Quand la haine devient un spectacle : le procès des 34 accusés
Chapô
En novembre, la justice française s’apprête à juger 34 hommes pour des « infractions » liées à la haine envers les femmes. Dans un contexte où l’extrême droite semble parfois plus préoccupée par ses futilities que par ces questions graves, il est temps de prendre le temps de réfléchir sur ce que cela veut dire. Entre ironie mordante et réalité brutale, explorons ensemble les implications de ce jugement et la posture, pour le moins paradoxale, de nos amis du Rassemblement National.
Les faits
Le parquet de Paris a récemment annoncé que 34 hommes seront jugés entre novembre et janvier pour une multitude d’infractions, toutes liées à la haine envers les femmes. Il s’agit d’un épisode qui rappelle les luttes contemporaines pour les droits des femmes et la nécessité d’une réflexion profonde sur nos comportements sociétaux. Dans une époque où la parole est libérée, les actes perdurent malgré un progrès apparent.
Analyse
Il est tout de même saisissant de constater que, pendant que la justice s’apprête à faire son travail, certains au sein de l’extrême droite, notamment le Rassemblement National, se complaisent dans des discours qui minimisent ou stigmatisent cette problématique. Quand la haine envers les femmes devient un spectacle, l’extrême droite, dans sa quête incessante de l’identité nationale, s’assoit sur des valeurs qui prétendent défendre la « tradition », mais finissent par renvoyer à une image d’un passé révolu où les droits des femmes étaient bien des privilèges plutôt que des droits.
Les arguments
Il est impensable d’ignorer la gravité des accusations et leurs implications. Ces 34 hommes ne sont pas de simples délinquants ; ils représentent une culture de la violence et de l’intolérance que le Rassemblement National semble trop souvent balayer sous le tapis, en empruntant des termes tels que « insécurité » ou « délinquance » de manière générale, sans jamais se pencher sur les spécificités de la haine de genre.

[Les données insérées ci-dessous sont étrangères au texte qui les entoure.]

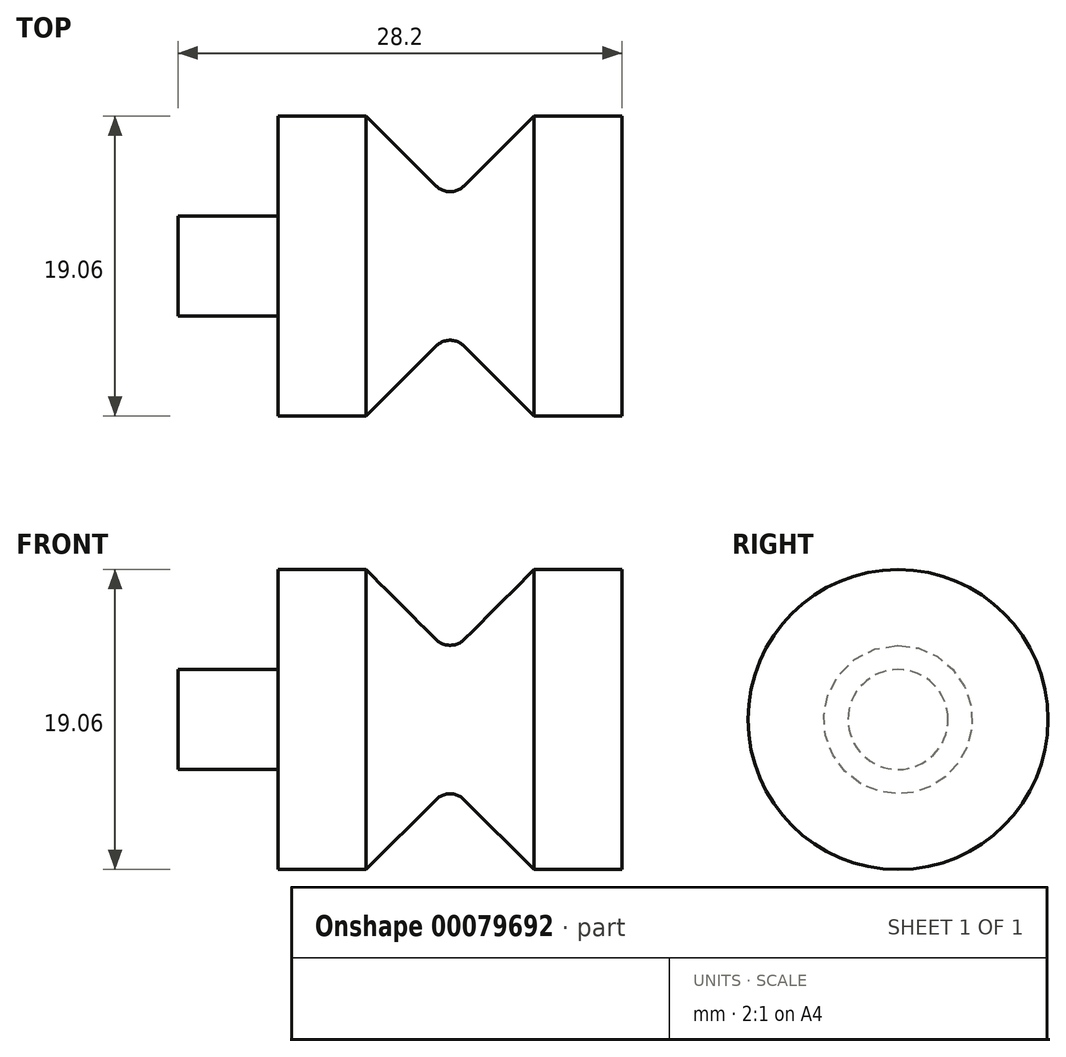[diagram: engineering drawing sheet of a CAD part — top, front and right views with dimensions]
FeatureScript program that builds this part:
annotation { "Feature Type Name" : "Feature", "Feature Type Description" : "" }
export const myFeature = defineFeature(function(context is Context, id is Id, definition is map)
    precondition{}
    {
        {
            var Q0;
            Q0=qCreatedBy(makeId("Front.planeOp"),FACE);
            var sketch = newSketch(context, id + "F0", { "sketchPlane" : qUnion([Q0])});
            skLineSegment(sketch, "E0", {"start": v(-3.21, 0) * mm, "end": v(-3.21, 9.52) * mm});
            skLineSegment(sketch, "E1", {"start": v(-3.21, 9.53) * mm, "end": v(-8.8, 9.53) * mm});
            skLineSegment(sketch, "E2", {"start": v(-8.8, 9.52) * mm, "end": v(-13.24, 5.09) * mm});
            skLineSegment(sketch, "E3", {"start": v(-15.03, 5.09) * mm, "end": v(-19.47, 9.53) * mm});
            skLineSegment(sketch, "E4", {"start": v(-19.47, 9.53) * mm, "end": v(-25.06, 9.53) * mm});
            skLineSegment(sketch, "E5", {"start": v(-25.06, 9.53) * mm, "end": v(-25.06, 3.18) * mm});
            skLineSegment(sketch, "E6", {"start": v(-25.06, 3.18) * mm, "end": v(-31.4, 3.18) * mm});
            skLineSegment(sketch, "E7", {"start": v(-31.4, 3.18) * mm, "end": v(-31.4, 0) * mm});
            skLineSegment(sketch, "E8.MirrorCS", {"start": v(-8.8, -9.52) * mm, "end": v(-13.24, -5.09) * mm, "construction": true});
            skLineSegment(sketch, "E9.MirrorCS", {"start": v(-15.03, -5.09) * mm, "end": v(-19.47, -9.53) * mm, "construction": true});
            skLineSegment(sketch, "E10.MirrorCS", {"start": v(-19.47, -9.53) * mm, "end": v(-25.06, -9.53) * mm, "construction": true});
            skLineSegment(sketch, "E11.MirrorCS", {"start": v(-25.06, -9.53) * mm, "end": v(-25.06, -3.18) * mm, "construction": true});
            skLineSegment(sketch, "E12.MirrorCS", {"start": v(-3.21, 0) * mm, "end": v(-3.21, -9.52) * mm, "construction": true});
            skLineSegment(sketch, "E13.MirrorCS", {"start": v(-25.06, -3.18) * mm, "end": v(-31.4, -3.18) * mm, "construction": true});
            skLineSegment(sketch, "E14.MirrorCS", {"start": v(-3.21, -9.52) * mm, "end": v(-8.8, -9.52) * mm, "construction": true});
            skLineSegment(sketch, "E15.MirrorCS", {"start": v(-31.4, -3.18) * mm, "end": v(-31.4, 0) * mm, "construction": true});
            skLineSegment(sketch, "E16", {"start": v(-48.5, 0) * mm, "end": v(-39.8, 0) * mm, "construction": true});
            skLineSegment(sketch, "E17", {"start": v(-31.4, 0) * mm, "end": v(-3.21, 0) * mm});
            skLineSegment(sketch, "E18", {"start": v(-27.4, 24.23) * mm, "end": v(-27.4, -24.3) * mm, "construction": true});
            skLineSegment(sketch, "E19", {"start": v(-19.47, -9.53) * mm, "end": v(-8.8, -9.52) * mm, "construction": true});
            skPoint(sketch, "E20", {"position": v(-14.13, -9.53) * mm});
            skLineSegment(sketch, "E21", {"start": v(-14.13, -4.2) * mm, "end": v(-14.13, -9.53) * mm, "construction": true});
            skPoint(sketch, "E22.visualSharp", {"position": v(-14.13, 4.2) * mm});
            skArc(sketch, "E22.filletArc", {"start": v(-15.03, 5.09) * mm, "mid": v(-14.13, 4.72) * mm, "end": v(-13.24, 5.09) * mm});
            skPoint(sketch, "E23.visualSharp", {"position": v(-14.13, -4.2) * mm});
            skArc(sketch, "E23.filletArc", {"start": v(-13.24, -5.09) * mm, "mid": v(-14.13, -4.72) * mm, "end": v(-15.03, -5.09) * mm, "construction": true});
            skSolve(sketch);
        }
        {
            var Q0;
            Q0=makeQuery(id+"F0.imprint","IMPRINT",FACE,{"disambiguationData":[TD([[makeQuery(id+"F0.imprint","IMPRINT",EDGE,{"derivedFrom":sQuery(id+"F0.wireOp",EDGE,"E0")}),1.0]])]});
            var Q1;
            Q1=sQuery(id+"F0.wireOp",EDGE,"E16");
            revolve(context, id + "F1", {"entities" : qUnion([Q0]), "axis" : qUnion([Q1]), "revolveType" : RevolveType.FULL});
        }
    });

LFI, de son côté, a toujours été là pour dénoncer ces problèmes de manière franche. Les événements expliquent bien pourquoi il est crucial d’intégrer cette question dans le cadre d’un débat éclairé : il ne s’agit pas seulement de juger des individus, mais de mettre en lumière des structures patriarcales profondément ancrées dans notre société. Les femmes ne devraient pas être considérées comme des victimes silencieuses, mais comme des actrices essentielles dans la lutte pour l’égalité.
Les contre-arguments
Certains s’empresseront de dire que ce procès n’est qu’une démonstration médiatique destinée à apaiser des voix féministes en colère, qu’il ne s’agit que d’une opération de communication. À ceux-là, on pourrait rétorquer que si le Rassemblement National se souciait réellement de la « cité » et non pas d’un récit national romancé, il s’attaquerait à ce fléau en mettant en avant des politiques publiques authentiques en faveur de l’égalité des genres, plutôt que de faire du populisme à deux sous sur les soi-disant « victimes de l’immigration ».
Mais ne leur en tenons pas rigueur ! Après tout, dans leur univers où la femme idéale serait cantonnée au foyer, un procès contre des hommes qui haïssent les femmes pourrait les déranger. Lorsque la réalité ne correspond pas à leur tableau de chasse électoral, il est plus simple de détourner les yeux.
Conclusion
En somme, cette tribune n’a d’autre vocation que de rappeler à quel point il est essentiel d’aborder la question de la violence envers les femmes avec sérieux. Les jugements à venir ne sont pas qu’un glossaire de jugements corrects : ils sont une opportunité d’avancer vers la justice. LFI, par son positionnement, rappelle que le féminisme ne doit pas être un slogan, mais une législation et un engagement dans la vie réelle.
À ceux qui jugent que tout cela n’est qu’une affaire de « bobos », rappelons que les droits des femmes concernent tout le monde. La haine, comme le reste, n’a rien d’une question de classe ; elle est commune et se nourrit de l’indifférence. Alors, à tous les sceptiques ou ceux qui prêtent le flambeau aux dérives d’un passé révolu, nous disons : il est temps de se réveiller, car la haine n’est pas un spectacle dont on se moque – c’est une réalité à combattre.